# [PROBLEM STATEMENT]
Edit the lines below by changing every "scientific name" to "binomial". Keep everything else unchanged.

# [MATERIAL]
-=-=-=-=-
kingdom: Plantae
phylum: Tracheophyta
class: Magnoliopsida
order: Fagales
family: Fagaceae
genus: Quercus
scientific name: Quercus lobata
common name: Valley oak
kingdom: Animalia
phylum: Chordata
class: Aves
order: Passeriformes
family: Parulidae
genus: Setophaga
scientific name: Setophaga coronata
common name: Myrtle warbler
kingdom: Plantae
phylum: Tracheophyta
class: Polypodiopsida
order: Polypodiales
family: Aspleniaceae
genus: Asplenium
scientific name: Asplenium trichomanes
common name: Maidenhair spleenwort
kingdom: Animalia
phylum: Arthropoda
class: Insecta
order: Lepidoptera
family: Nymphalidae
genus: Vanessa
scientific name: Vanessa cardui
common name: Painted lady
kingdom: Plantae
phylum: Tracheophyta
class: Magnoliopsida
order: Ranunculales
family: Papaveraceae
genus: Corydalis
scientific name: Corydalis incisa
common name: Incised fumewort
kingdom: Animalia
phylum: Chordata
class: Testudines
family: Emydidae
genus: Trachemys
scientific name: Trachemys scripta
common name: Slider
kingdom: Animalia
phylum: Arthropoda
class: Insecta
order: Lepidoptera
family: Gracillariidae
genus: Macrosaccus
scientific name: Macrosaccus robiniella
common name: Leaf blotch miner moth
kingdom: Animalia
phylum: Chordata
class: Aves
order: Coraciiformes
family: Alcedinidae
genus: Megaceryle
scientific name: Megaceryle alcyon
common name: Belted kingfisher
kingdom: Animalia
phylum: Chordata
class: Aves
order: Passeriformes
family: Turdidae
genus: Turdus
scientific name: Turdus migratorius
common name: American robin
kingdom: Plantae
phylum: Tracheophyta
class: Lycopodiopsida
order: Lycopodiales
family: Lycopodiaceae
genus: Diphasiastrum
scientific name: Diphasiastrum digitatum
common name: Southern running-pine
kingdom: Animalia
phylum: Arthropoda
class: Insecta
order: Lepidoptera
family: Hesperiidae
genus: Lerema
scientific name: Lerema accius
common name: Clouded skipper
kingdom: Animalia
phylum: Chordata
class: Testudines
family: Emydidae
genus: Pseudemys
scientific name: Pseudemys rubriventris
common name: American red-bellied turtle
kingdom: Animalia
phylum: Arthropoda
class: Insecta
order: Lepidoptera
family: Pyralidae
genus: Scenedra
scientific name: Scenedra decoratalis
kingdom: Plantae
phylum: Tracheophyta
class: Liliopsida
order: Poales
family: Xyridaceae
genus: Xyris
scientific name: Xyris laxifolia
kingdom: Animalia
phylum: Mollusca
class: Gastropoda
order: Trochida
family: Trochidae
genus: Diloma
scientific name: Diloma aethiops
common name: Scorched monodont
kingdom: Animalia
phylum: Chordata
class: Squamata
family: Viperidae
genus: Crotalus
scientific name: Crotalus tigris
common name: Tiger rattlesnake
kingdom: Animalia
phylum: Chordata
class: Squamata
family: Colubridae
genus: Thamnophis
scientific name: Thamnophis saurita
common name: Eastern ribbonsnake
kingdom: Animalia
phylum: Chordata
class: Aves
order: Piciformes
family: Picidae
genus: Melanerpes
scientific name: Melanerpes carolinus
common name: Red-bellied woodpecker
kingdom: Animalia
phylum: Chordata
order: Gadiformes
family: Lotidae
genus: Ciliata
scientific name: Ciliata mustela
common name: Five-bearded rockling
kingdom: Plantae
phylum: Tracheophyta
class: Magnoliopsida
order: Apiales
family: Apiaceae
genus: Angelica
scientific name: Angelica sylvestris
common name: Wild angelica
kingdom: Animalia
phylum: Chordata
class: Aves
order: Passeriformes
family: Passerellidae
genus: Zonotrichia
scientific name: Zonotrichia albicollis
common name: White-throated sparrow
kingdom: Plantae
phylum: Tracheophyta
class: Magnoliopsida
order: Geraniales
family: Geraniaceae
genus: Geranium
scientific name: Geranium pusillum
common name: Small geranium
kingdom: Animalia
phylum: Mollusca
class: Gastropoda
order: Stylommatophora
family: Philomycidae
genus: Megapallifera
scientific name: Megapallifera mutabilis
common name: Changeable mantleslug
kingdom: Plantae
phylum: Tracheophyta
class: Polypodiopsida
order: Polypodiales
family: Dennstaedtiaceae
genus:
-=-=-=-=-
# [RESPONSE TO THE TASK]
kingdom: Plantae
phylum: Tracheophyta
class: Magnoliopsida
order: Fagales
family: Fagaceae
genus: Quercus
binomial: Quercus lobata
common name: Valley oak
kingdom: Animalia
phylum: Chordata
class: Aves
order: Passeriformes
family: Parulidae
genus: Setophaga
binomial: Setophaga coronata
common name: Myrtle warbler
kingdom: Plantae
phylum: Tracheophyta
class: Polypodiopsida
order: Polypodiales
family: Aspleniaceae
genus: Asplenium
binomial: Asplenium trichomanes
common name: Maidenhair spleenwort
kingdom: Animalia
phylum: Arthropoda
class: Insecta
order: Lepidoptera
family: Nymphalidae
genus: Vanessa
binomial: Vanessa cardui
common name: Painted lady
kingdom: Plantae
phylum: Tracheophyta
class: Magnoliopsida
order: Ranunculales
family: Papaveraceae
genus: Corydalis
binomial: Corydalis incisa
common name: Incised fumewort
kingdom: Animalia
phylum: Chordata
class: Testudines
family: Emydidae
genus: Trachemys
binomial: Trachemys scripta
common name: Slider
kingdom: Animalia
phylum: Arthropoda
class: Insecta
order: Lepidoptera
family: Gracillariidae
genus: Macrosaccus
binomial: Macrosaccus robiniella
common name: Leaf blotch miner moth
kingdom: Animalia
phylum: Chordata
class: Aves
order: Coraciiformes
family: Alcedinidae
genus: Megaceryle
binomial: Megaceryle alcyon
common name: Belted kingfisher
kingdom: Animalia
phylum: Chordata
class: Aves
order: Passeriformes
family: Turdidae
genus: Turdus
binomial: Turdus migratorius
common name: American robin
kingdom: Plantae
phylum: Tracheophyta
class: Lycopodiopsida
order: Lycopodiales
family: Lycopodiaceae
genus: Diphasiastrum
binomial: Diphasiastrum digitatum
common name: Southern running-pine
kingdom: Animalia
phylum: Arthropoda
class: Insecta
order: Lepidoptera
family: Hesperiidae
genus: Lerema
binomial: Lerema accius
common name: Clouded skipper
kingdom: Animalia
phylum: Chordata
class: Testudines
family: Emydidae
genus: Pseudemys
binomial: Pseudemys rubriventris
common name: American red-bellied turtle
kingdom: Animalia
phylum: Arthropoda
class: Insecta
order: Lepidoptera
family: Pyralidae
genus: Scenedra
binomial: Scenedra decoratalis
kingdom: Plantae
phylum: Tracheophyta
class: Liliopsida
order: Poales
family: Xyridaceae
genus: Xyris
binomial: Xyris laxifolia
kingdom: Animalia
phylum: Mollusca
class: Gastropoda
order: Trochida
family: Trochidae
genus: Diloma
binomial: Diloma aethiops
common name: Scorched monodont
kingdom: Animalia
phylum: Chordata
class: Squamata
family: Viperidae
genus: Crotalus
binomial: Crotalus tigris
common name: Tiger rattlesnake
kingdom: Animalia
phylum: Chordata
class: Squamata
family: Colubridae
genus: Thamnophis
binomial: Thamnophis saurita
common name: Eastern ribbonsnake
kingdom: Animalia
phylum: Chordata
class: Aves
order: Piciformes
family: Picidae
genus: Melanerpes
binomial: Melanerpes carolinus
common name: Red-bellied woodpecker
kingdom: Animalia
phylum: Chordata
order: Gadiformes
family: Lotidae
genus: Ciliata
binomial: Ciliata mustela
common name: Five-bearded rockling
kingdom: Plantae
phylum: Tracheophyta
class: Magnoliopsida
order: Apiales
family: Apiaceae
genus: Angelica
binomial: Angelica sylvestris
common name: Wild angelica
kingdom: Animalia
phylum: Chordata
class: Aves
order: Passeriformes
family: Passerellidae
genus: Zonotrichia
binomial: Zonotrichia albicollis
common name: White-throated sparrow
kingdom: Plantae
phylum: Tracheophyta
class: Magnoliopsida
order: Geraniales
family: Geraniaceae
genus: Geranium
binomial: Geranium pusillum
common name: Small geranium
kingdom: Animalia
phylum: Mollusca
class: Gastropoda
order: Stylommatophora
family: Philomycidae
genus: Megapallifera
binomial: Megapallifera mutabilis
common name: Changeable mantleslug
kingdom: Plantae
phylum: Tracheophyta
class: Polypodiopsida
order: Polypodiales
family: Dennstaedtiaceae
genus:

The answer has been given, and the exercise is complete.